TEXTAUSZUG

Große Narrengala beim Leseverein

Pointierte Büttenreden und flotte Tänze sorgten für einen runden Genuss

Als sich die Mitglieder des Katholischen Lesevereins 1863 erstmals offiziell „zu guter Lektüre“ versammelten, hatten sie natürlich nicht nur die Kultur im Sinn. Die altehrwürdige Gesellschaft gab schon immer rauschende Feste. Ihre Kappensitzung gehört schon seit Jahren zum Besten, was man sich im Koblenzer Karneval antun kann. Und am Samstagabend gab es schon wieder eine Steigerung.

Sonderlich verwöhnt werden die Schängel vom Koblenzer Sitzungskarneval derzeit wirklich nicht. Aber jeder Verein hat starke Akteure, die auch den überregionalen Vergleich nicht zu scheuen brauchen. Beim Katholischen Leseverein ist es eine gute Tradition geworden, zum großen Finale des Sitzungskarneveals noch ein-mal die Besten der Besten auf die Bühne der Rhein-Mosel Halle zu holen. Und die „Lese-Organisatoren“ wie Stephan Otto und Sitzungspräsident Michael Hörter haben bekanntlich das richtige „Händchen“, wenn es um die richtige Mischung geht.

AUFGABEN
A - In welchem Jahr versammelten sich die Mitglieder des Katholischen Lesevereins laut dem Bericht über die Narrengala erstmals offiziell?
B - Schreib den Bericht über die Narrengala des Lesevereins im Anschluss an seinen letzten Satz weiter.

Bilder mit Pose-Keypoints
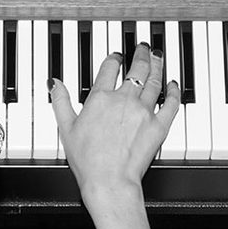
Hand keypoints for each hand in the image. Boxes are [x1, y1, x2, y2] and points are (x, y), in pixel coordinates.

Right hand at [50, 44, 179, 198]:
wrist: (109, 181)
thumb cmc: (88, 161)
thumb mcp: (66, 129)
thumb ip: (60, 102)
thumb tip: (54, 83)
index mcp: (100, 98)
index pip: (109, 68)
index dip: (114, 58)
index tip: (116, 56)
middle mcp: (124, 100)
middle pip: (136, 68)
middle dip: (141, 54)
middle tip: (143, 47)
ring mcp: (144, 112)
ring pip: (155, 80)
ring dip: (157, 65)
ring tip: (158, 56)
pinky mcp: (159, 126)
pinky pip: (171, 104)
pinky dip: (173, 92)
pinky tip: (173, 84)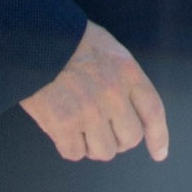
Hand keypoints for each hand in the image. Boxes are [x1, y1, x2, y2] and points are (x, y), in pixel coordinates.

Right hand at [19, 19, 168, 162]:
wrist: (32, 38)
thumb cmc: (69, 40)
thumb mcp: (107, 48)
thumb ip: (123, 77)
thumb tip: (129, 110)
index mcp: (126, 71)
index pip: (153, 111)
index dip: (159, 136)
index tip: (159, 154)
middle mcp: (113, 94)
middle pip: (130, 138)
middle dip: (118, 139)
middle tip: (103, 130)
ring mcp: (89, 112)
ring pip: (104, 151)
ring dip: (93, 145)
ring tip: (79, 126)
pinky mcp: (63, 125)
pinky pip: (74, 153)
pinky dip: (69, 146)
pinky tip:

LÖSUNGEN
A - 1863.

B -
Auch wenn die „Lese“ wenig Eigengewächse auf die Bühne schickt, ist es dem Verein gelungen, der Kowelenzer Faasenacht einen eigenen Stempel aufzudrücken. Auch am Samstagabend verschmolzen Elemente des klassischen Karnevals und Comedy – das anspruchsvolle Publikum dankte es mit guter Laune und prächtiger Stimmung, die in der Rhein-Mosel-Halle alles andere als selbstverständlich ist. Es war der Abend der närrischen Poeten und der Spötter, denen der Fanfarenzug Grün-Gelb von der Karthause den Weg bereitete.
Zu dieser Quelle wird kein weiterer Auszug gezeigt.